Task — Please render the material as a two-column CSV headed field and value, one row per line, starting with the line that contains "common name: Heal-all" and going on through the line that contains "genus: Leratiomyces". Put each field and value in its own quoted field, with any line breaks turned into spaces.

Stored data

************

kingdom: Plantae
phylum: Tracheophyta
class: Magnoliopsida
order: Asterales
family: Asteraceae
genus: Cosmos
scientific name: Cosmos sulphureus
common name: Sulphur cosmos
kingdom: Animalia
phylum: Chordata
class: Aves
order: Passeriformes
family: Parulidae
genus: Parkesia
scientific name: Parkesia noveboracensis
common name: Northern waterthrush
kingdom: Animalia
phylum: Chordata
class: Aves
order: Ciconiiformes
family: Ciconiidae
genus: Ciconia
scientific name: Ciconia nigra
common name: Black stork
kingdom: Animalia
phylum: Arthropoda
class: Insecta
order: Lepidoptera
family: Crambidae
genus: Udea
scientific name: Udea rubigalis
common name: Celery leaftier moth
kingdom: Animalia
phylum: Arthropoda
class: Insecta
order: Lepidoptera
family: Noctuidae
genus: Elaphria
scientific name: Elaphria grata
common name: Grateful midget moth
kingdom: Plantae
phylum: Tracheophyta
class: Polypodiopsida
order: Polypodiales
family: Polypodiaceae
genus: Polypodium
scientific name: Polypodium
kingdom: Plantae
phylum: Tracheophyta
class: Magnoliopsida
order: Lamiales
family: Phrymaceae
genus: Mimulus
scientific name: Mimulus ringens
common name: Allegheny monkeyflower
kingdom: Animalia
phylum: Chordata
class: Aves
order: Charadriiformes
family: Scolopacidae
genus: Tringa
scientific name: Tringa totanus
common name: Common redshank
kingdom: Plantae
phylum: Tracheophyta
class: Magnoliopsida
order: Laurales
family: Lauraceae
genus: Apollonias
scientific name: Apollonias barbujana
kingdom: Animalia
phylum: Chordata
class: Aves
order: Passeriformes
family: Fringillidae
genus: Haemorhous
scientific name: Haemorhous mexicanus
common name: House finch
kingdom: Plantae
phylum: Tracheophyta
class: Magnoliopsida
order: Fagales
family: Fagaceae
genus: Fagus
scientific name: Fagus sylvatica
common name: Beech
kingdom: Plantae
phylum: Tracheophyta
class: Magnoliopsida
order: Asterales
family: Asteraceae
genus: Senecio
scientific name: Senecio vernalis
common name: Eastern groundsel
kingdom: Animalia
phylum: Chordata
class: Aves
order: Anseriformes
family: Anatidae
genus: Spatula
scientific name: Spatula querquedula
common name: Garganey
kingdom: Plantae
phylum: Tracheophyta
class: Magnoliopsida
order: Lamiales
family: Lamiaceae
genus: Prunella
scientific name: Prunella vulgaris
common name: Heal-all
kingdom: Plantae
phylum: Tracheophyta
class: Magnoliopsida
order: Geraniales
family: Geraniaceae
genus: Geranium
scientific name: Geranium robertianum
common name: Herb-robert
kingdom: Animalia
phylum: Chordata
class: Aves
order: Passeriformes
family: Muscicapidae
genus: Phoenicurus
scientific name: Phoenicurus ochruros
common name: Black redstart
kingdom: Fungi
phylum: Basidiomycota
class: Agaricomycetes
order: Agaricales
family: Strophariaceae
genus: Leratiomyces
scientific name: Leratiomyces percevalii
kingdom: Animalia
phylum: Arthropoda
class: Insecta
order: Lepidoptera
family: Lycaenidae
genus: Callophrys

************

Exercise output —
field,value
"common name:","Heal-all"
"kingdom:","Plantae"
"phylum:","Tracheophyta"
"class:","Magnoliopsida"
"order:","Geraniales"
"family:","Geraniaceae"
"genus:","Geranium"
"scientific name:","Geranium robertianum"
"common name:","Herb-robert"
"kingdom:","Animalia"
"phylum:","Chordata"
"class:","Aves"
"order:","Passeriformes"
"family:","Muscicapidae"
"genus:","Phoenicurus"
"scientific name:","Phoenicurus ochruros"
"common name:","Black redstart"
"kingdom:","Fungi"
"phylum:","Basidiomycota"
"class:","Agaricomycetes"
"order:","Agaricales"
"family:","Strophariaceae"
"genus:","Leratiomyces"